Wednesday, January 8, 2020

{what day is it?}

To those of you, sweet friends, who've sent me emails since Christmas, thank you so much. I'm in a dither, trying to mark stuff off my lists. Keeping in touch is a failing just now. My brain...

Six dogs at present in the house. Oh my. Two of them are Australian Shepherd puppies, which will go to a rescue, hopefully, this weekend. Darlings, for sure, but at 6 months, a handful. Son is drained at this sudden change in his living situation. Returning to your parent's house isn't something to aspire to, but humbling to the nth degree. 

Thankful we have a bed to offer him, and with middle daughter gone, a room where he can close the door, be alone, albeit, his dogs are in there with him at night. Cozy. Blessings on the industrial-sized crate he brought. 

My mantra for many years has been to Just Do Today. Seriously, the best advice I can give anyone. Following it myself, at this very moment. 

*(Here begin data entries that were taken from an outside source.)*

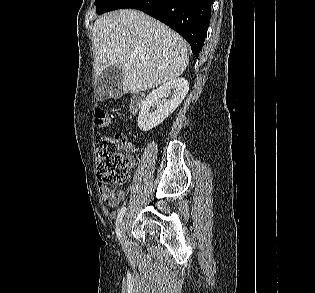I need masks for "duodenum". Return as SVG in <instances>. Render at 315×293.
<instances>
[{
	"instance_id": "duodenum-1",
	"label": "duodenum",
	"mask_w": 315,
	"mask_h": 293,
	"mask_svg": "<svg viewBox=\"0 0 315 293\" xmlns=\"http://www.w3.org/2000/svg\"><path fill=\"white\" fill-rule=\"evenodd\" d=\"M143 100H144V95L142 93H136L133 95L131 99V104H130V109L133 113L139 109Z\"/></svg>"
}]
</instances>
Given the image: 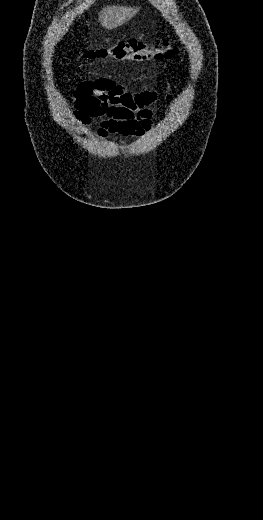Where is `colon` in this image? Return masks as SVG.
Masks as SVG:
<instances>
[{"label": "colon", "mask_w": 263, "mask_h": 520, "mask_svg": "<svg viewBox=\"0 0 263 520\" xmlns=\"http://www.w3.org/2000/svg\"><path fill=\"white\" fill-rule=\"evenodd\" d=\"M178 54V49L167 40L147 44L139 39L120 40L107 47L89 50L88 59H114L117 61L143 62L169 59Z\"/></svg>", "instance_id": "5ec220e1"}]
</instances>
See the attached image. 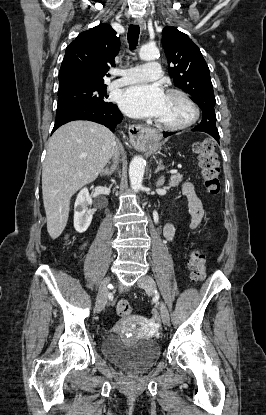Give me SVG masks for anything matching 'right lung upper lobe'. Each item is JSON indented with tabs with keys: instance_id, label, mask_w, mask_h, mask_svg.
<instances>
[{
	"instance_id": "right-lung-upper-lobe-1",
	"label": "right lung upper lobe",
	"mask_w": 266,
	"mask_h": 415,
	"mask_svg": "<svg viewBox=\"0 0 266 415\" xmlns=\"http://www.w3.org/2000/svg\"><path fill=\"white\" fill-rule=\"evenodd\" d=\"M120 42L108 24L82 32L66 48L59 72L58 93L104 85L103 77L119 52Z\"/></svg>"
}]
</instances>
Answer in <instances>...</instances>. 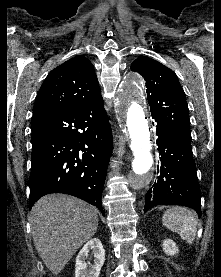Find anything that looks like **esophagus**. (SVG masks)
Returning a JSON list of instances; mask_svg holds the SVG:
<instances>
[{"mask_svg": "<svg viewBox=\"0 0 221 277\" xmlns=\"http://www.w3.org/2000/svg\"><path fill=\"white\" fill-rule=\"evenodd\" d=\"M116 145H117L118 147H120V146L122 145V140L117 141V142H116Z\"/></svg>", "mask_w": 221, "mask_h": 277, "instance_id": "1", "label": "esophagus"}]
</instances>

For me today means:  school with the least one, taking youngest son to work, leftover spaghetti for dinner, tidy a bit in preparation for company this weekend. Buy another pork tenderloin for Saturday's dinner. Middle daughter's fiance is Jewish (mother's side with a Gentile dad), but while his mom avoids pork of any kind, her son is flexible. Seems sort of 'in your face' to deliberately serve pork to him, but he's been asked, and said it wasn't a big deal. The kids made up the menu and I'll cook it. 

My life is one eyeroll after another.  Told my husband the other day that it feels like we walked onto the wrong stage. I don't always know my lines, but, my goodness, am trying to stay in God's face. 

Guess that's all any of us can do. Thankfully everyone is safe. No tragedies, but life difficulties that we brave through, and hopefully, learn from. Bathing the moments in prayer. 

Hard part (for me) is physical symptoms that tease me. Stomach upsets and twinging headaches. Too much stuff going on. Thankful for small mercies, and as I said, everyone is safe and that makes up for a lot of anguish.